→ **RECORDS TO USE**:
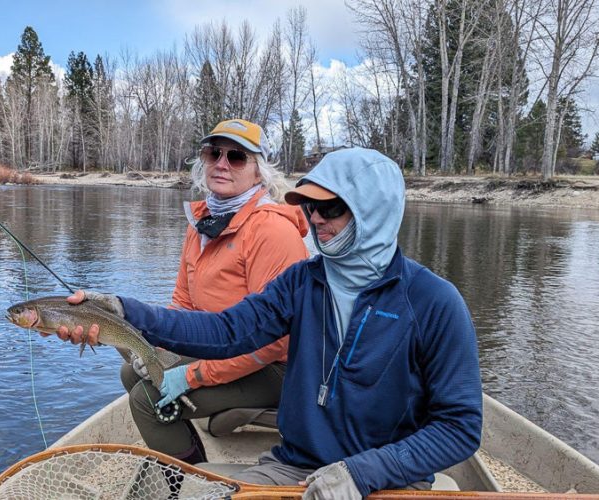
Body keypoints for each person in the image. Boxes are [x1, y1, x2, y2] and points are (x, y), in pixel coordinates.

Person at [57, 148, 482, 498]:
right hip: (292, 468)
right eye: (310, 206)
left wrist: (364, 471)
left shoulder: (434, 302)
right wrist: (124, 311)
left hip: (390, 480)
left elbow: (460, 428)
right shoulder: (303, 282)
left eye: (330, 207)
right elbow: (226, 332)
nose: (315, 219)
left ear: (375, 211)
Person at [116, 118, 309, 465]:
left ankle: (195, 483)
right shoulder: (203, 223)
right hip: (222, 349)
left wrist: (191, 375)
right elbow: (183, 304)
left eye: (237, 157)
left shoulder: (273, 231)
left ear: (259, 172)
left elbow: (273, 342)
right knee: (132, 371)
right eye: (213, 152)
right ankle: (184, 441)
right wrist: (154, 350)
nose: (221, 163)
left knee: (145, 399)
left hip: (278, 367)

→ **ACTION ITEM**: Retype word for word the line above with "left wrist: (364, 471)" and all lines after it, nothing else.

→ **TASK RESULT**:
left wrist: (364, 471)
left shoulder: (434, 302)
right wrist: (124, 311)
left hip: (390, 480)
left elbow: (460, 428)
right shoulder: (303, 282)
left eye: (330, 207)
right elbow: (226, 332)
nose: (315, 219)
left ear: (375, 211)
Person at [116, 118, 309, 465]:
left ankle: (195, 483)
right shoulder: (203, 223)
right hip: (222, 349)
left wrist: (191, 375)
right elbow: (183, 304)
left eye: (237, 157)
left shoulder: (273, 231)
left ear: (259, 172)
left elbow: (273, 342)
right knee: (132, 371)
right eye: (213, 152)
right ankle: (184, 441)
right wrist: (154, 350)
nose: (221, 163)
left knee: (145, 399)
left hip: (278, 367)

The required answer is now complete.